▶ _Текст для упражнения_
%%

Эта речь была встречена громким и единодушным одобрением. Но прежде чем отрядить послов к Марцеллу, сира-кузяне решили выбрать городских правителей. Вновь избранные правители отправились в римский лагерь, и один из них сказал:

— Не сиракузяне изменили вам, римляне, но Гиероним, и мир, нарушенный этим тираном и восстановленный его смертью, разорвали опять-таки не сиракузяне, но царские псы — Гиппократ и Эпикид. Избавившись от тех, кто держал нас в рабстве, мы сразу же отдаем в вашу власть себя, наш город, наше оружие и согласны на любую участь, какую вы нам ни назначите. Боги даровали тебе, Марцелл, славу покорителя Сиракуз, самого знаменитого и прекрасного среди греческих городов. Вся краса наша и слава отныне твои. Неужели же ты предпочитаешь, чтобы потомки лишь по преданиям знали, каким был покоренный тобою город? Неужели ты не пощадишь и не сохранишь Сиракузы, чтобы твой род всегда был для них милостивым патроном, а они — вечным клиентом Марцеллов?

Марцелл с готовностью отозвался на эти мольбы осажденных, но меж самими осажденными вдруг возник бешеный раздор. Перебежчики, нисколько не сомневаясь, что их выдадут на расправу римлянам, возбудили то же опасение у наемников. Солдаты схватили мечи и первым делом умертвили новых правителей, а после разбежались по городу, убивая всех, кто попадался им на пути, и грабя дома. С трудом сумели сиракузяне водворить среди них спокойствие, убеждая, [197] что наемников ждет совсем иная судьба, нежели перебежчиков. К счастью, в это время в город явилось ответное посольство от Марцелла, и римляне подтвердили, что у них нет никаких оснований требовать наказания наемников.

Среди начальников наемных отрядов в Ахрадине был испанец, по имени Мерик, а в посольской свите оказался один воин из испанских вспомогательных частей. Этот воин пришел к Мерику и говорил с ним наедине, без свидетелей. Он рассказал о положении дел в Испании — что вся страна подчинилась римлянам — и уверял, что услуга римлянам доставит Мерику высокое положение среди соплеменников, захочет ли он продолжать службу в войске или возвратится на родину.

%%

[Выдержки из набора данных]
%%

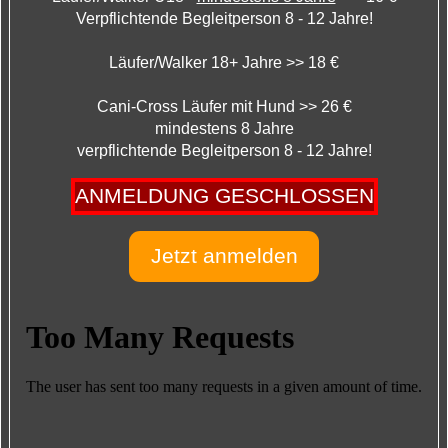
Verpflichtende Begleitperson 8 - 12 Jahre!
Läufer/Walker 18+ Jahre >> 18 €
Cani-Cross Läufer mit Hund >> 26 €
mindestens 8 Jahre
verpflichtende Begleitperson 8 - 12 Jahre!
ANMELDUNG GESCHLOSSEN
Jetzt anmelden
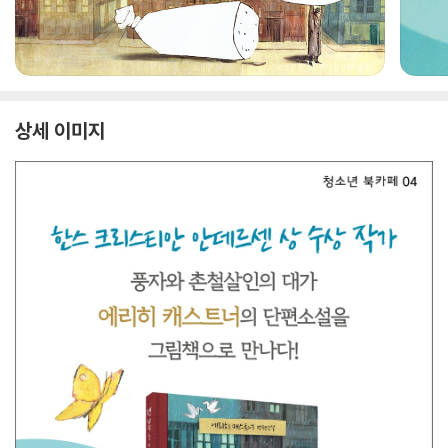
상세 이미지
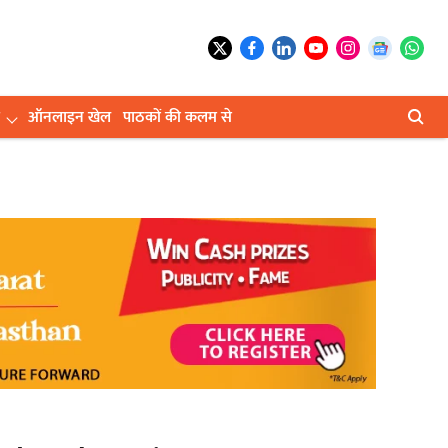
ऑनलाइन खेल
पाठकों की कलम से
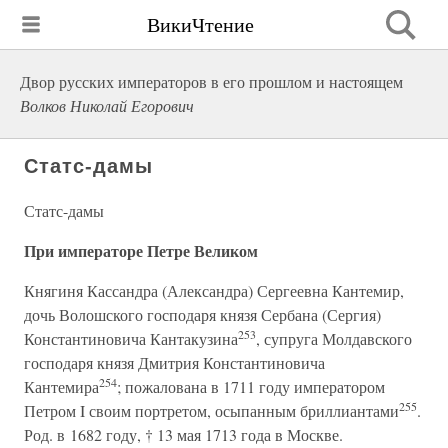
ВикиЧтение
Двор русских императоров в его прошлом и настоящем
Волков Николай Егорович
Статс-дамы
Статс-дамы
При императоре Петре Великом
Княгиня Кассандра (Александра) Сергеевна Кантемир,
дочь Волошского господаря князя Сербана (Сергия)
253
Константиновича Кантакузина
, супруга Молдавского
господаря князя Дмитрия Константиновича
254
Кантемира
; пожалована в 1711 году императором
255
Петром I своим портретом, осыпанным бриллиантами
.
Род. в 1682 году, † 13 мая 1713 года в Москве.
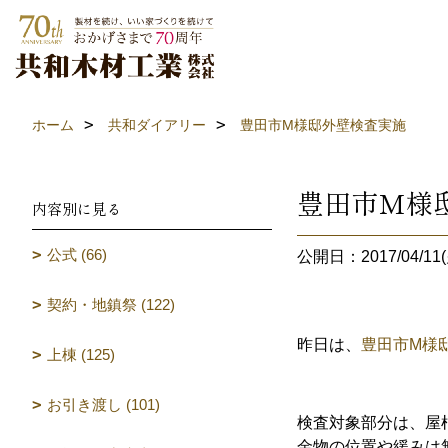
ホーム
共和ダイアリー
豊田市M様邸外壁検査実施
豊田市M様
内容別に見る
公式 (66)
公開日：2017/04/11(
契約・地鎮祭 (122)
昨日は、
豊田市M様
上棟 (125)
お引き渡し (101)
検査対象部分は、屋
金物の位置や緩みは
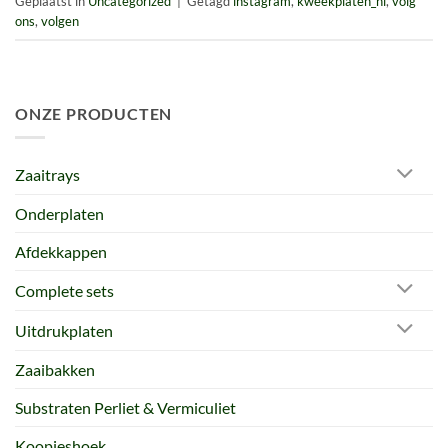
Geplaatst in
Uncategorized
|
Getagd
instagram
,
kweekplaten_nl
,
volg
ons
,
volgen
ONZE PRODUCTEN
Zaaitrays
Onderplaten
Afdekkappen
Complete sets
Uitdrukplaten
Zaaibakken
Substraten Perliet & Vermiculiet
Koopjeshoek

%%

▶ _Задание A_
Процитируйте дословно записи от самого их начала вниз до строки с «पाठकों की कलम से» включительно. Изображения в ответ не включайте.
▶ _Задание B_
Напишите продолжение текста об осаде Сиракуз, начиная сразу после его последнего предложения.
Текст и записи взяты из разных источников.

▶ _Ответ A_
Verpflichtende Begleitperson 8 - 12 Jahre!
Läufer/Walker 18+ Jahre >> 18 €
Cani-Cross Läufer mit Hund >> 26 €
mindestens 8 Jahre
verpflichtende Begleitperson 8 - 12 Jahre!
ANMELDUNG GESCHLOSSEN
Jetzt anmelden
상세 이미지
ऑनलाइन खेल
पाठकों की कलम से

▶ _Ответ B_
— А если тебе больше нравится терпеть осаду, то объясни хотя бы, на что ты надеешься, — ведь вы заперты и с суши и с моря, — спросил он Мерика под конец.

Слова земляка достигли цели, и когда наемники постановили отправить к Марцеллу своих людей для переговоров, Мерик послал с ними брата. Тот же испанец, что беседовал с Мериком, привел его брата к Марцеллу отдельно от прочих посланцев, и на этой тайной встрече все было условле-но и решено.

Чтобы отвлечь от себя всякое подозрение, Мерик объявил, что не одобряет этих бесконечных посольств. Довольно впускать в Ахрадину и на Остров врагов и выпускать их пособников. Начальники наемников должны поделить позиции между собой, и пусть каждый будет в ответе за свою часть города, тогда и караульные будут смотреть зорче. Все согласились; самому Мерику досталась половина Острова от [198] Источника Аретусы до входа в Большую Гавань, и он тут же известил об этом римлян.

Марцелл распорядился погрузить воинов на большое судно, отвести его ночью на буксире к Острову и высадить солдат у тех ворот, что подле Источника Аретусы. Их встретил Мерик, сам распахнул перед ними ворота и укрыл римлян так, чтобы их никто не мог обнаружить.

Рано утром Марцелл всеми силами обрушился на стены Ахрадины. Ее защитникам приходилось так трудно, что они были вынуждены призвать на помощь товарищей с Острова. Те бросили свои посты и помчались на выручку. Тогда римляне вышли из укрытия и почти без боя овладели Островом, к которому тут же подошли снаряженные заранее легкие корабли, так что римский отряд сразу был усилен на случай ответной атаки наемников. Хуже всех, как ни странно, оборонялись перебежчики, но они не доверяли никому, всех подозревали в измене и потому больше думали о бегстве, чем о битве.

Получив донесение, что весь Остров и часть Ахрадины заняты и что Мерик со своими подчиненными открыто присоединился к римлянам, Марцелл приказал трубить отступление: он тревожился, как бы не были расхищены несметные сокровища сиракузских царей.

Едва римляне ослабили натиск, перебежчики, находившиеся в Ахрадине, покинули город. Теперь сиракузяне освободились от последней опасности, которая им угрожала. Открыв ворота, они отправляют к Марцеллу еще одно посольство с единственною просьбой — сохранить жизнь им и их детям. Марцелл созвал совет, на который пригласил и сиракузских изгнанников. Он сказал, что злодейства тех, кто правил Сиракузами в течение последних нескольких лет, перевешивают все добрые дела пятидесятилетнего Гиеронова царствования. Но злодеяния эти обратились против самих, злодеев, и нарушители договоров наказаны даже суровее, чем того хотел римский народ. [199]

— Для меня, — так он завершил, — взятие Сиракуз — вполне достаточная награда за все труды и опасности, которые мы перенесли на суше и на море у стен вашего города.

Потом он отправил квестора с караулом в царскую сокровищницу, а город отдал солдатам на разграбление. Нетронутыми остались лишь дома вернувшихся изгнанников, которые охраняла особая стража.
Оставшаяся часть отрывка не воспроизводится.